それでは中高生はどういった本を読んでいるのか。

著者の調べでは、中学生では児童文庫や児童書、漫画ノベライズが増えているようです。中学生の平均読書冊数(書籍)は微増しているのに、ラノベのタイトルは少ない。件のツイートのキモの部分はここで、中学生の読者をラノベは獲得できていなくって、児童文庫に持っていかれていると。

児童文庫は角川つばさ文庫創刊以降レーベルも増えて、中学生が読んでも子供っぽいと感じにくい内容や装丁になってきているとのことです。

このあたりラノベレーベル編集者は目先の売上に囚われてWEB小説の安易な文庫化に走り、児童文庫レーベル編集者は小中学生の変化をしっかりと見ていたと言えるのかもしれません。
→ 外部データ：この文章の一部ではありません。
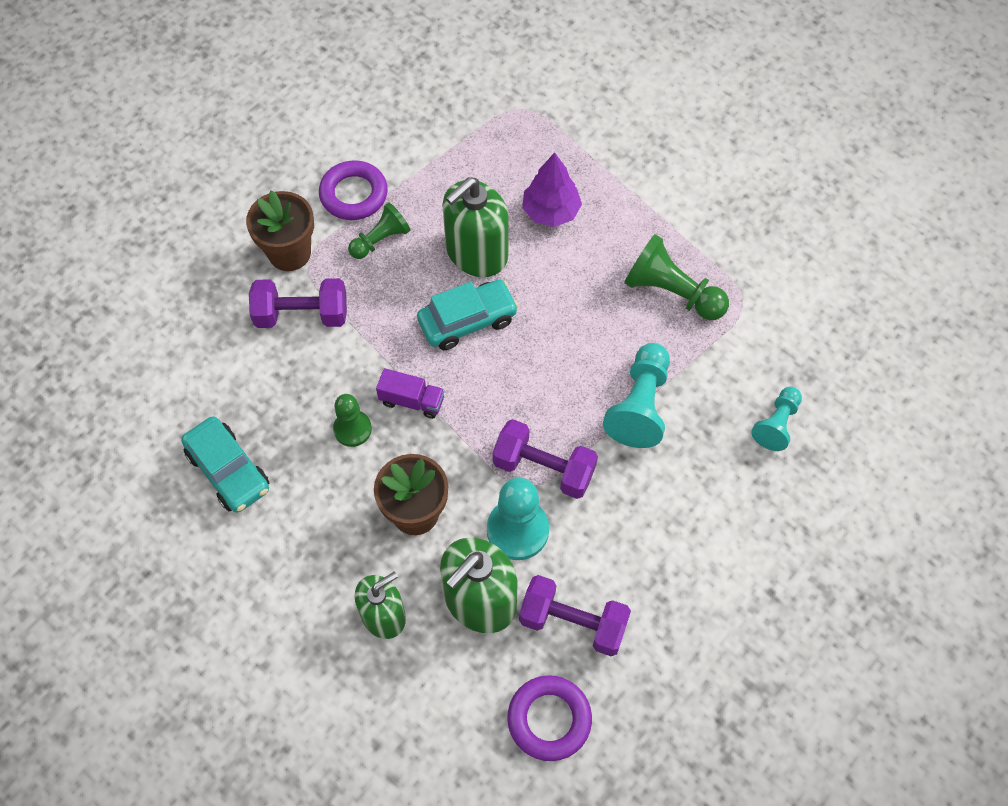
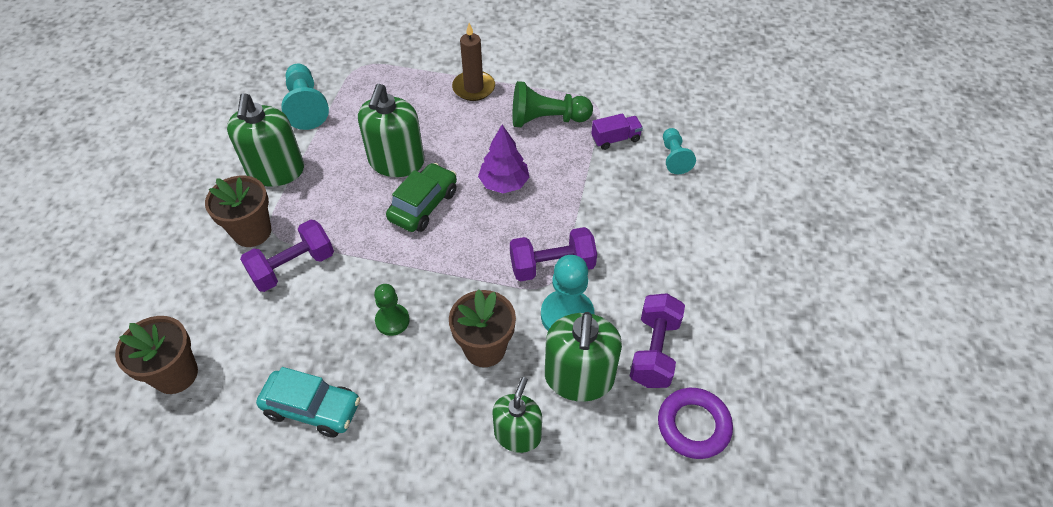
camera: 35 degrees left, 10 degrees down
(140, 363) = (176, 374): none -> brown flower pot
(354, 194) = (276, 171): purple ring -> green soap dispenser
(380, 240) = (319, 188): green pawn -> none
(412, 401) = (423, 277): purple truck -> purple truck (615, 139)
(467, 321) = (423, 205): turquoise car -> green car
(551, 211) = (429, 113): purple tree -> purple tree (504, 183)
(573, 623) = (654, 351): purple dumbbell -> purple dumbbell turned 60 degrees counterclockwise
(622, 205) = (473, 88): none -> brown candle
(640, 405) = (582, 193): turquoise pawn -> turquoise pawn (306, 106)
では、高校生はどんな本を読んでいるのかというと、割とライトノベルを読んでいるみたいです。ただし、最近の「このライトノベルがすごい」の上位にランクインするようなラブコメ作品とかではなく、昔から続く定番もの。タイトルとして著者が挙げるのが「キノの旅」「ソード・アート・オンライン」「ようこそ実力至上主義の教室へ」「Re:ゼロから始める異世界生活」です。なぜこれらの作品が根強く指示されているかを、著者はしっかりと分析していて、この本の読みどころとなっています。

今年、「このラノ」殿堂入りした「千歳くんはラムネ瓶の中」やアニメ化され人気もあった「弱キャラ友崎くん」なんかも、学校読書調査ではランクインしていないようです。
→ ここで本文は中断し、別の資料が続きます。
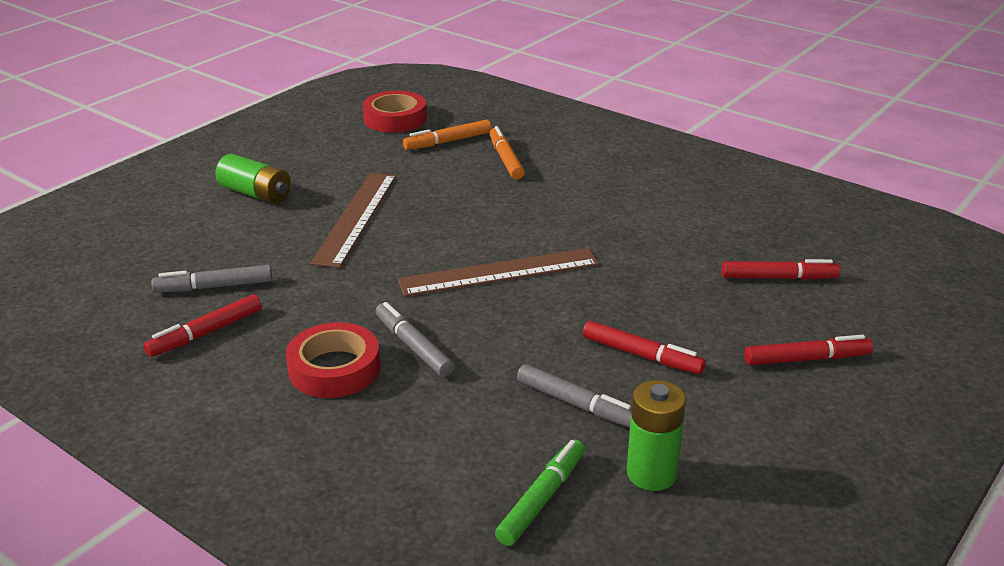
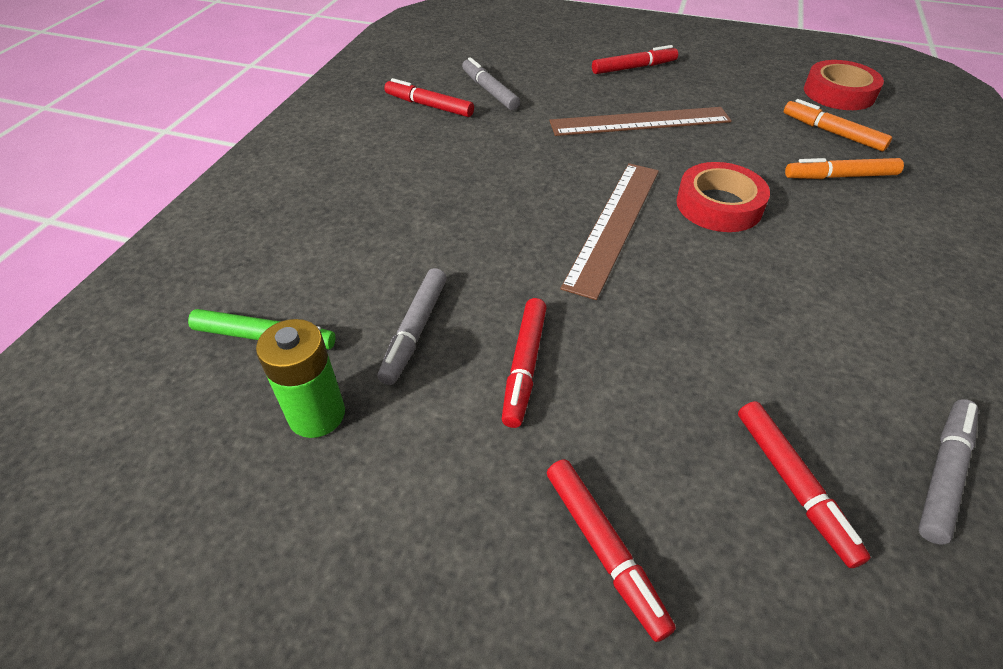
camera: 70 degrees right, 15 degrees up
(255, 194) = (634, 68): green battery -> red marker
(334, 369) = (410, 173): red tape -> red tape (719, 205)
(413, 346) = (461, 205): grey marker -> grey marker (943, 473)
(499, 272) = (614, 225): brown ruler -> brown ruler turned 60 degrees clockwise
(506, 159) = (840, 176): orange marker -> orange marker turned 150 degrees counterclockwise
ラノベ以外では住野よる「君の膵臓をたべたい」や米澤穂信「古典部シリーズ」などの若者よりの一般文芸、最近ではボカロ小説も勢いを取り戻しているとのこと。太宰治「人間失格」は今でも読まれているようです。

ラブコメラノベは誰が読む?

ラノベに興味がある私として一番興味深いのが、ラブコメラノベは中高生に読まれていないのか?ということです。特に「千歳くんはラムネ瓶の中」は大人気のように捉えていたので、これは意外でした。

このあたりも著者はしっかりと触れていて、「このライトノベルがすごい」の投票では、10・20代のラノベ好きにはラブコメは人気だが、「ラノベも読む」というくらいのライトなラノベファンにはそれほど受け入れられていないと分析。

また、最近露骨なタイトルで目立つようになってきたエロ要素の強いラノベは、中高生男子全体で見るとニッチなジャンル。また、若者の性的な関心自体が平均してみると減退傾向にあることも重要。韓国発のウェブトゥーンでは、ソフトエロ展開は全くウケなくて、エロはエロ、一般向けは一般向けと分けたほうが良いと。

エロでも獲得できる、ビジネス的には十分すぎるパイはあるが、それ以上の獲得を考えるとすれば、エロは足かせにもなりうるという分析が面白い。「小説になろう」発で大ヒット作の「転生したらスライムだった件」では、ラッキースケベ的なものも含めエロ要素は殆どないとのこと。これくらいのヒットを考えるなら、エロはない方が良いということでしょう。

ラノベの売上とかラノベ離れとか関係なくね?

件のツイートを出発点として、「ラノベの売上とかラノベ離れとか関係なくね?」という意見が聞こえてきました。おそらく20代のラノベファンだと思うのですが、好きなものは好きで売上とか過度に気にする必要はないんじゃないかといった主旨だったと思います。

実際ラノベを楽しんでいる人からすれば、売上減少なんていうのは、好きなものを貶められているようにも聞こえるし、気分のいいものではないでしょう。ラノベの売上が減少したからといってラノベに興味がなくなるわけでなく、好きなものを好きなまま突き進めば良いと思います。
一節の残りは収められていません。